PROBLEM STATEMENT: Your answer should hold every line of the records below that contains the string "Rendered".

MATERIAL SUPPLIED:
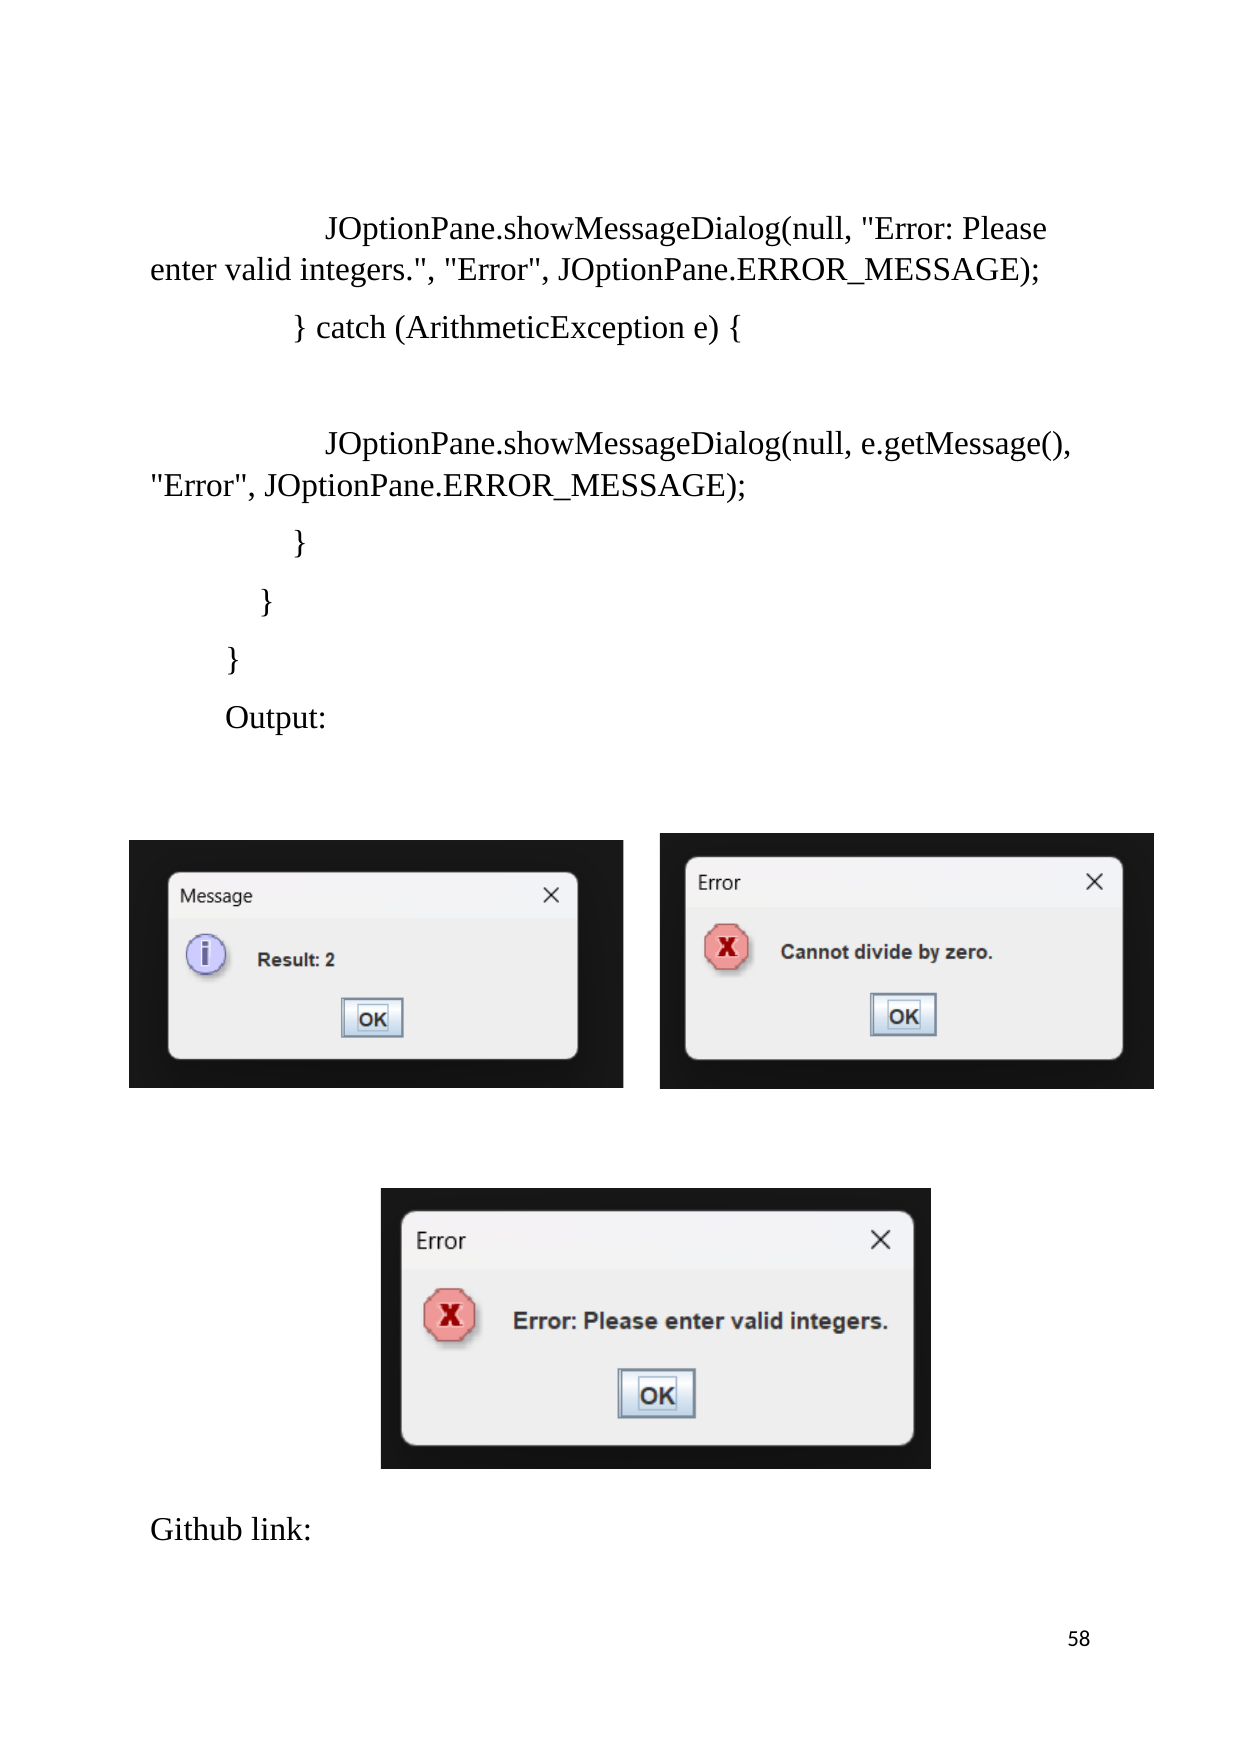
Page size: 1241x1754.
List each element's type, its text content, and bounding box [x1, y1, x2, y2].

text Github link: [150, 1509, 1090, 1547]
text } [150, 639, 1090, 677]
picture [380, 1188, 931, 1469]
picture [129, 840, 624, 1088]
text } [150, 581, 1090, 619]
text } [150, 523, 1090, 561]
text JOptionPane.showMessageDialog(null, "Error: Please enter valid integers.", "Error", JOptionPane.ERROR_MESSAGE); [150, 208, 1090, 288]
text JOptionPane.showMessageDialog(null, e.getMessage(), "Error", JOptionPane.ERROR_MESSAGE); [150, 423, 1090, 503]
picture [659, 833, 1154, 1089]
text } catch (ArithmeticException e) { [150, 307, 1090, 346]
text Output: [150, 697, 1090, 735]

---

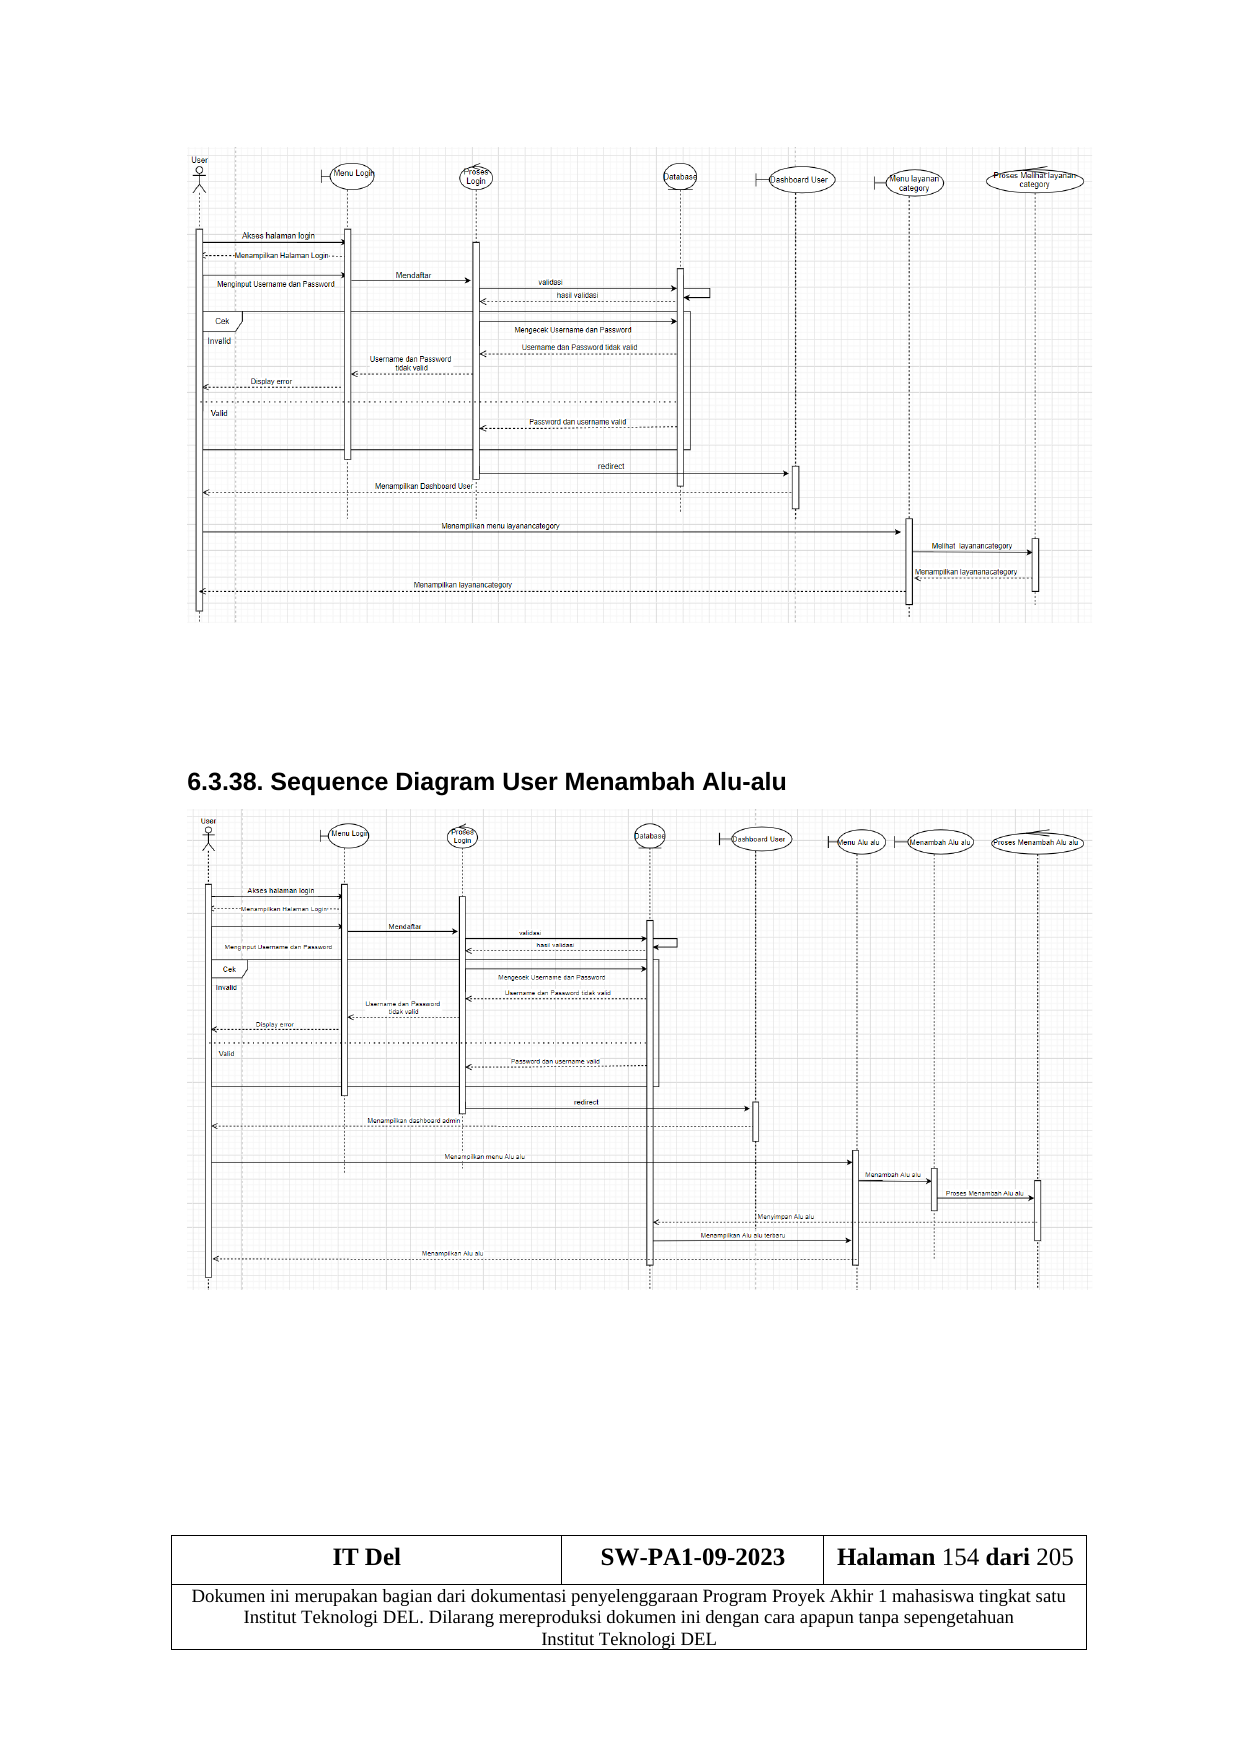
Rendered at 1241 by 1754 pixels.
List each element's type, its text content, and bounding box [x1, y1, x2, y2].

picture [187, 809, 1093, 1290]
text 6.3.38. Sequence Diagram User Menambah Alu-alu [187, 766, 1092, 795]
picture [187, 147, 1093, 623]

* * *

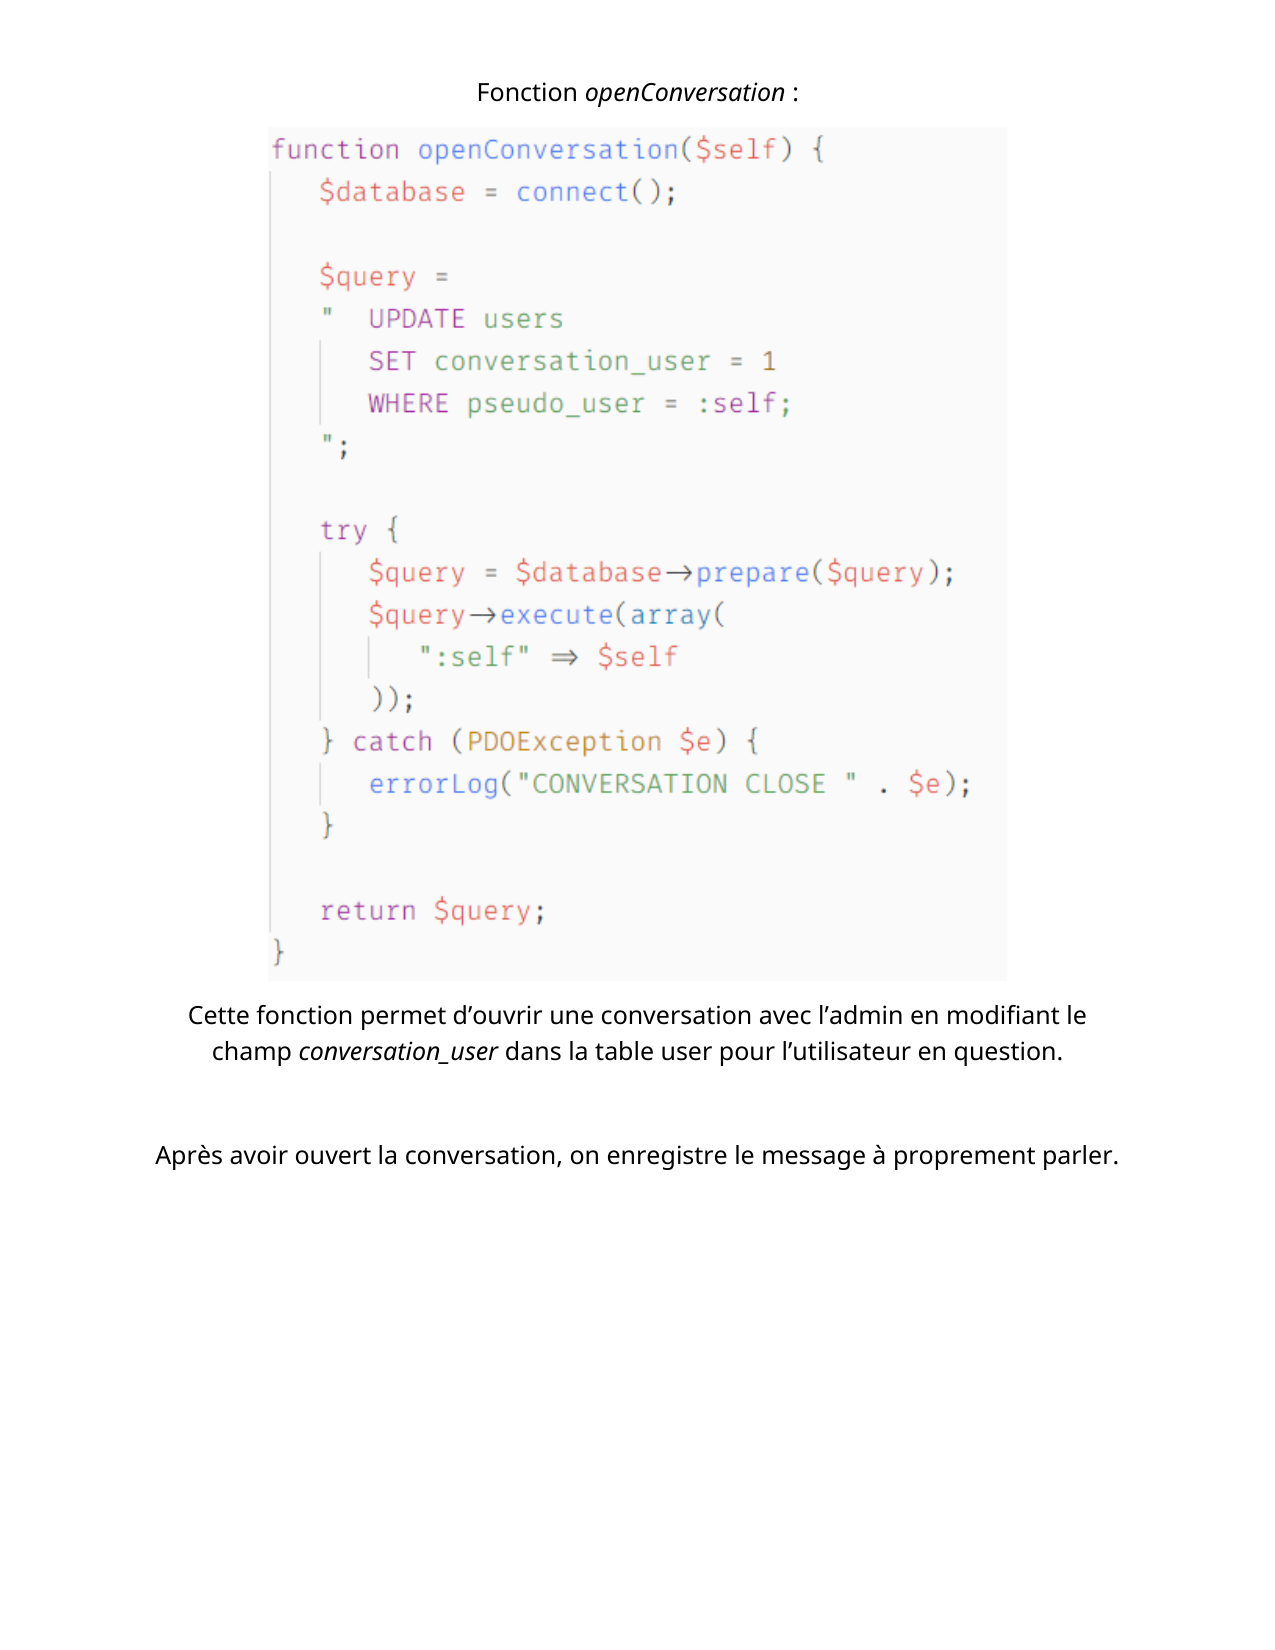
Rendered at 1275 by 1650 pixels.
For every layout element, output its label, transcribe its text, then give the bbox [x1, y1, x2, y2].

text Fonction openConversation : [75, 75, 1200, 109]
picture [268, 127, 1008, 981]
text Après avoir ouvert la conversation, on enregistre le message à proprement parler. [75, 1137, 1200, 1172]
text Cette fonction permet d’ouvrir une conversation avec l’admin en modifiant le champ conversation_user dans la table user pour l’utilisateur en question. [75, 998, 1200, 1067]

TASK OUTPUT:
Rendered at 1241 by 1754 pixels.
Rendered at 1275 by 1650 pixels.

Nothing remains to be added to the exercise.